Ты отвел глаза от окна:
— У меня ж сегодня агромадный праздник. Женюсь. Ты разве не знала?
Так вот что вчера весь день выматывало душу, а ночью погнало в Смоленск.
Нет, я не знала.
— На ком? — спросила машинально.
— Да есть здесь одна шлюха, — нажимая на слово «шлюха», сказал ты, и внимательно посмотрел мне в глаза.
Ах, как тебе хотелось, чтоб мне было больно!
И, надо сказать, небезуспешно.
Нет, я не ревную тебя к той косенькой за свадебным столом. Я ее жалею за всю будущую несчастную жизнь. Глупая дурочка, которой не объяснили, что нельзя брать чужое. А ты и тогда и потом — только мой.
Я не ревную, но у меня все болит внутри оттого, что она невестой сидит возле тебя.
И, как всегда, когда мне очень плохо, я иду вразнос.
Два граненых стакана водки при весе в сорок килограмм, на голодный желудок и без закуски («Мифисты после первой поллитры не закусывают!»), как ни странно, не валят с ног. Правда, все куда-то плывет, зато я прихожу в отчаянность. Меня несет пьяная бесстрашная волна.
— Горько! — кричит застолье. Но ты не целуешь невесту, ты смотришь на меня, и глаза у тебя круглые.
Я возмущаюсь:
— Раз они не целуются, тогда мы будем, — и поворачиваюсь к соседу. Он, не дрогнув, целует меня.
«Горько» больше не кричат. И уже не поют, после того, как я застреваю на первой же песне.
Мне ужасно нравятся в ней две строчки: «Что за свадьба без цветов?! Пьянка да и все!», и я пою их по кругу, пока не замечаю, что все молчат.
Чтоб развеселить народ, лезу танцевать на стол. Меня держат. Я обижаюсь, выдираюсь от обидчиков и, гордо натыкаясь на стенки и стулья, ухожу. Следом вылетает в коридор жених, за ним невеста, за ней гости. На этом собственно свадьба кончается.
Ровно через три месяца я выскакиваю замуж. Мне нечем жить, нечем дышать, и я, как спасение, хочу ребенка.

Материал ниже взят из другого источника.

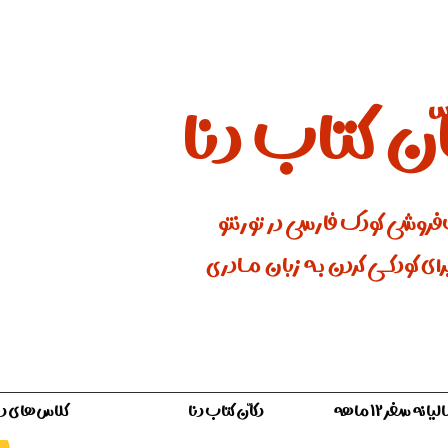
ان کتاب دنا
فروشی کودک فارسی در تورنتو
ای کودکـــی کردن بـه زبان مـادری
ه سفر ۱۲ ماهه
دکّان کتاب دنا
کلاس‌های دن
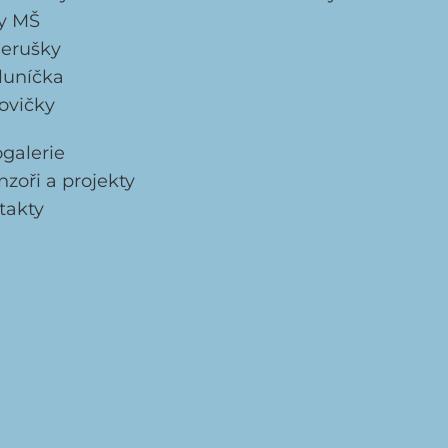
dy MŠ
erušky
luníčka
ovičky
ogalerie
zoři a projekty
takty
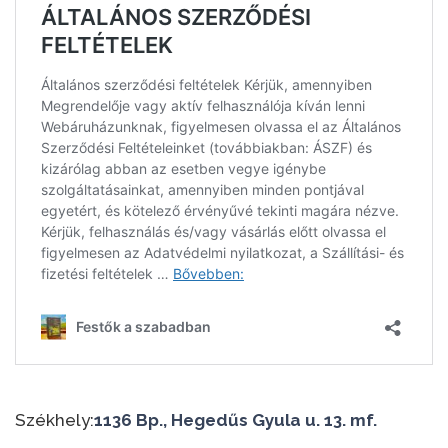
Székhely:
1136 Bp., Hegedűs Gyula u. 13. mf.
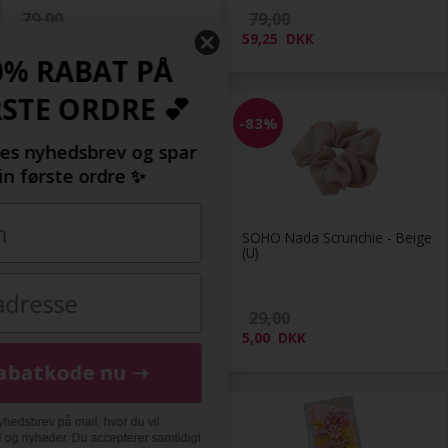
79,00
79,00
59,25
DKK
59,25
DKK
SPAR 10% RABAT PÅ
DIN FØRSTE ORDRE 💕
-25%
-83%
Tilmeld dig vores nyhedsbrev og spar
10% på din første ordre ✨
SOHO Nabi Hårklemme - Sølv
SOHO Nada Scrunchie - Beige
(U)
79,00
29,00
59,25
DKK
5,00
DKK
Få din rabatkode nu ➝
Du bliver tilmeldt vores nyhedsbrev på mail, hvor du vil
modtage de bedste tilbud og nyheder. Du accepterer samtidigt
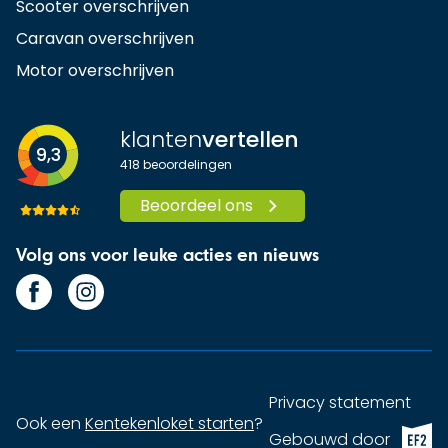
Scooter overschrijven
Caravan overschrijven
Motor overschrijven
klanten
vertellen
9,3
418
beoordelingen
Beoordeel ons
Volg ons voor leuke acties en nieuws
Privacy statement
Ook een
Kentekenloket starten
?
EF2 (op
Gebouwd door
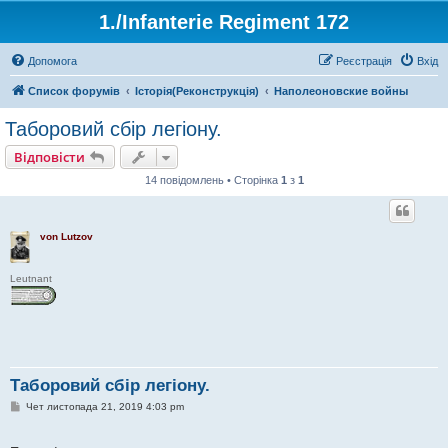
1./Infanterie Regiment 172
Допомога
Реєстрація
Вхід
Список форумів
Історiя(Реконструкція)
Наполеоновские войны
Таборовий сбір легіону.
Відповісти
14 повідомлень • Сторінка
1
з
1
von Lutzov
Leutnant
Таборовий сбір легіону.
П
Чет листопада 21, 2019 4:03 pm
о
в
і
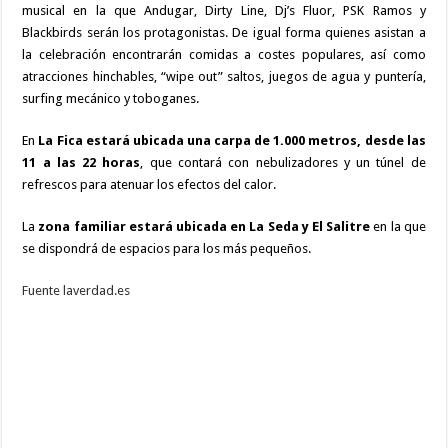
musical en la que Andugar, Dirty Line, Dj’s Fluor, PSK Ramos y
Blackbirds serán los protagonistas. De igual forma quienes asistan a
la celebración encontrarán comidas a costes populares, así como
atracciones hinchables, “wipe out” saltos, juegos de agua y puntería,
surfing mecánico y toboganes.
En
La Fica estará ubicada una carpa de 1.000 metros, desde las
11 a las 22 horas
, que contará con nebulizadores y un túnel de
refrescos para atenuar los efectos del calor.
La
zona familiar estará ubicada en La Seda y El Salitre
en la que
se dispondrá de espacios para los más pequeños.
Fuente laverdad.es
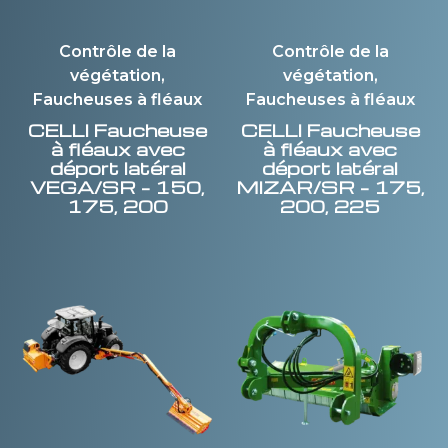
Contrôle de la
Contrôle de la
végétation,
végétation,
Faucheuses à fléaux
Faucheuses à fléaux
CELLI
Faucheuse
CELLI
Faucheuse
à fléaux avec
à fléaux avec
déport latéral
déport latéral
VEGA/SR – 150,
MIZAR/SR – 175,
175, 200
200, 225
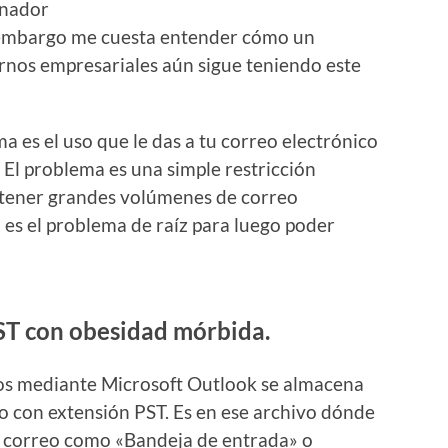
enador
n embargo me cuesta entender cómo un
nos empresariales aún sigue teniendo este
a es el uso que le das a tu correo electrónico
 El problema es una simple restricción
e tener grandes volúmenes de correo
es el problema de raíz para luego poder
PST con obesidad mórbida.
os mediante Microsoft Outlook se almacena
o con extensión PST. Es en ese archivo dónde
o correo como «Bandeja de entrada» o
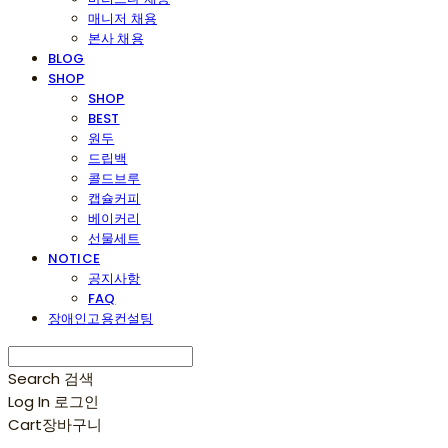
매니저 채용
본사 채용
BLOG
SHOP
SHOP
BEST
원두
드립백
콜드브루
캡슐커피
베이커리
선물세트
NOTICE
공지사항
FAQ
장애인고용컨설팅
Search
검색
Log In
로그인
Cart
장바구니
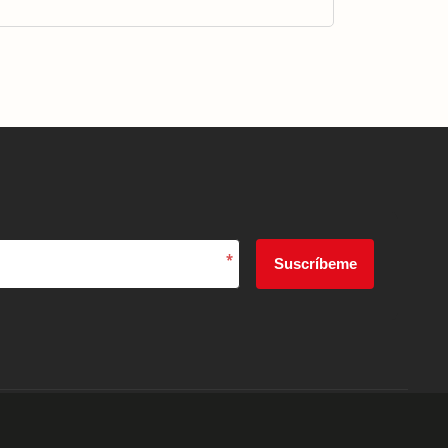
*
Suscríbeme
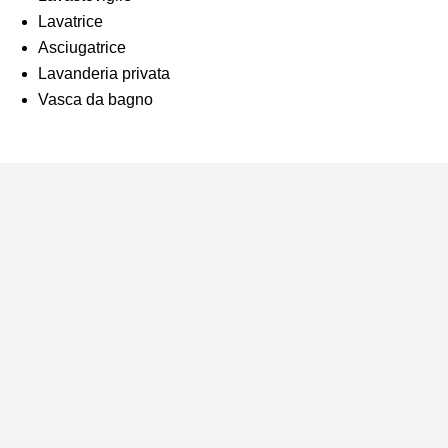
Lavatrice
Asciugatrice
Lavanderia privata
Vasca da bagno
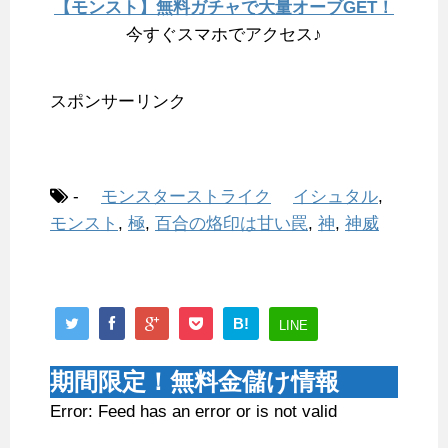
【モンスト】無料ガチャで大量オーブGET！
今すぐスマホでアクセス♪
スポンサーリンク
-
モンスターストライク
イシュタル
,
モンスト
,
極
,
百合の烙印は甘い罠
,
神
,
神威
B!
LINE
期間限定！無料金儲け情報
Error: Feed has an error or is not valid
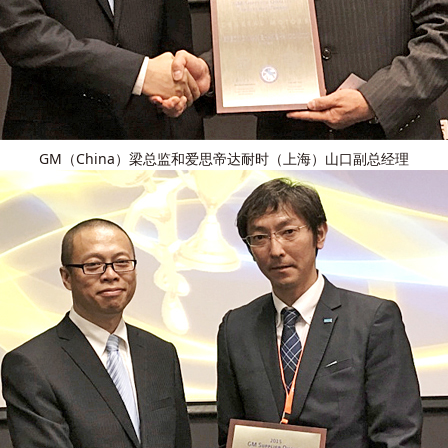
GM（China）梁总监和爱思帝达耐时（上海）山口副总经理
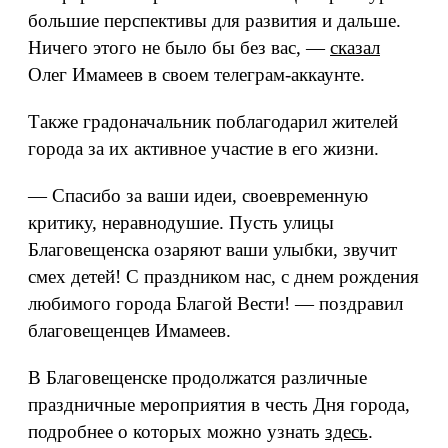
большие перспективы для развития и дальше.
Ничего этого не было бы без вас, —
сказал
Олег Имамеев в своем телеграм-аккаунте.
Также градоначальник поблагодарил жителей
города за их активное участие в его жизни.
— Спасибо за ваши идеи, своевременную
критику, неравнодушие. Пусть улицы
Благовещенска озаряют ваши улыбки, звучит
смех детей! С праздником нас, с днем рождения
любимого города Благой Вести! — поздравил
благовещенцев Имамеев.
В Благовещенске продолжатся различные
праздничные мероприятия в честь Дня города,
подробнее о которых можно узнать
здесь
.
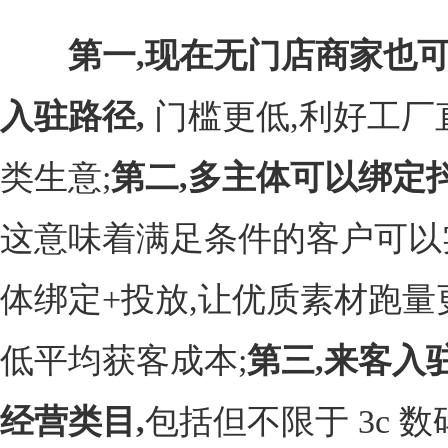
第一,现在无门店商家也
入驻路径,
门槛更低,利好工厂直
类生意;
第二,多主体可以绑定
这意味着满足条件的客户可以
体绑定+投放,让优质素材跑量
低平均获客成本;
第三,来客入
经营类目,
包括但不限于 3c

Ты приезжаешь на мою свадьбу. И вот в белом, кружевном я стою в коридоре и смотрю, как, ссутулив плечи, ты уходишь по нему и опять что-то ломается в твоей походке. Смотрю, как ты уходишь, и на разрыв сердца понимаю, что теперь — навсегда.
Из твоего письма:
«Как в плохом романе, мы пили вино на свадьбе друг у друга. Я не могу понять, почему так получилось, не строю иллюзий, не фантазирую, но горечь постоянно мучит меня, и я думаю, что она не уйдет и дальше».
VIII
Все так прочно давно, что и плакать не о чем.
Но вот как-то ехала в автобусе. Теснотища и озверение народа. Такое время на дворе! Но какая же от этого беспросветная тоска!
Меня прижали лицом к двери. Перед глазами оказался протаявший кусок в стекле и сквозь него город: мрачный, с грязным снегом и множеством темных окон, с тусклыми фонарями.
И вдруг где-то на Северном переулке мигнул стеклянный магазинчик, и сразу вспомнилось кафе-стекляшка на Блони. И все кругом исчезло. Может быть, я бегу в свое прошлое от того, что есть сегодня?